WAVES JUST DO THEIR BUSINESS

Santa Cruz Surfing Museum lighthouse with waves crashing along West Cliff
The calm can be deceiving—West Cliff’s beauty hides the sudden power of sneaker waves.

Waves are wonderful. They create the sand that makes up the beaches of our vacation dreams. They let you surf on top of them. When they crash into the rocks, they fill the air with a spray pattern that is as unique as a snowflake. But they don’t look out for your safety.

“Don’t turn your back on the ocean” sounds like something printed on a lifeguard tower that we nod at and ignore. But at our own peril. It doesn’t just mean “take a look at the water”, it means keep your body turned to face the ocean. Doing this occasionally doesn’t work.

The Pacific doesn’t escalate gradually; it can be smooth as glass and then jump to a violent conclusion. Show it respect.

An old surfer told me, “The ocean runs on rhythm, until it doesn’t. Stand where you think you’re safe, then take three more steps back. Watch the water for a full minute before you commit to where you’re standing and keep watching. Quiet stretches are often the prelude to a surge.”

If you take your family to West Cliff, Davenport, or any of the stunning places where land drops into the sea, please remember rocks are not a safe place to hang. They are where the water does its most violent work.
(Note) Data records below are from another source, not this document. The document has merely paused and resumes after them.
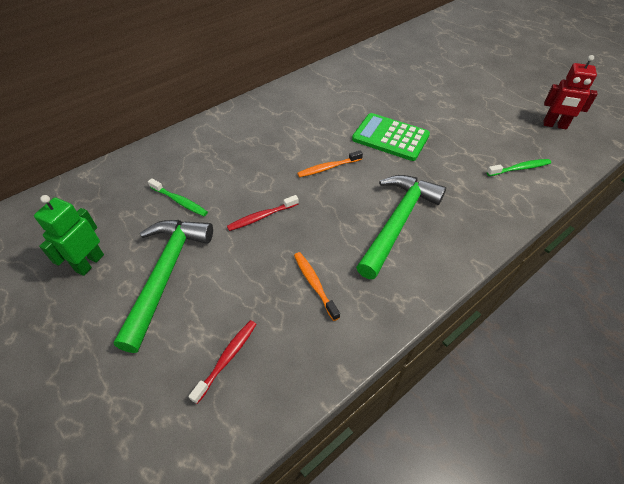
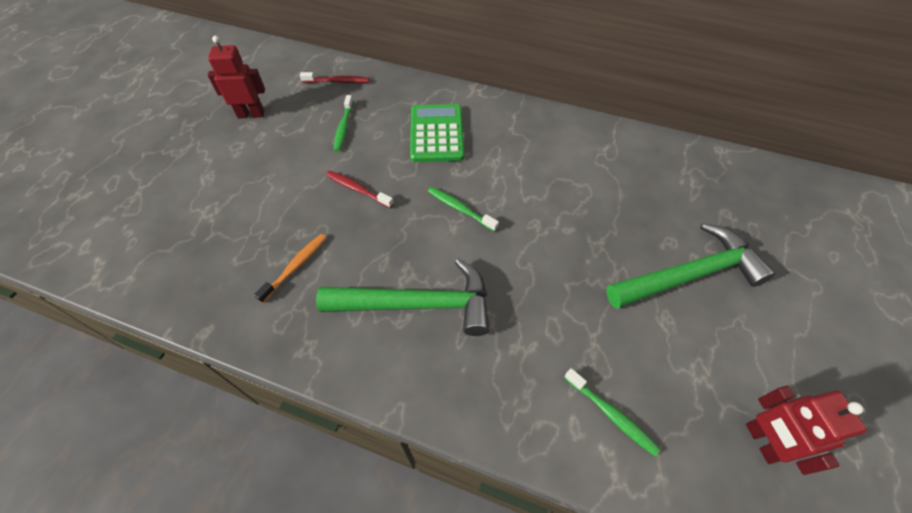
camera: 60 degrees right, 5 degrees up
green robot [34,195,104,276] -> red robot [208,36,265,119]
green hammer [114,220,213,353] -> green hammer moved to [606,223,776,309]
red toothbrush [188,320,256,404] -> red toothbrush moved to [300,72,369,83]
orange toothbrush [297,150,363,177] -> green toothbrush [428,187,499,232]
green calculator [352,113,430,161] -> green calculator moved to [410,104,464,162]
A wave that is harmless on open sand can become deadly force when it meets stone. When the water pulls back, it’s not done, it’s gathering. It’s never done.

For families, there is another layer to this. Kids are lighter; they go down faster. And for the geezer set, like me and my hiking buddies, we don’t have the luxury of acute balance or quick reaction time. A rogue wave knocked me flat when I was younger and friskier. Any wave knockdown in cold Pacific water now could make me inhale at exactly the wrong moment.

None of this means you shouldn’t walk the edge. Walking close to the ocean is one of my favorite things in life. The whole reason we walk out there is to feel something larger than ourselves, to stand where the land ends and let the colossal scale of it reset us.

Just don’t confuse beauty with safety. On some cosmic level, waves love you. But they have work to do. It’s just business.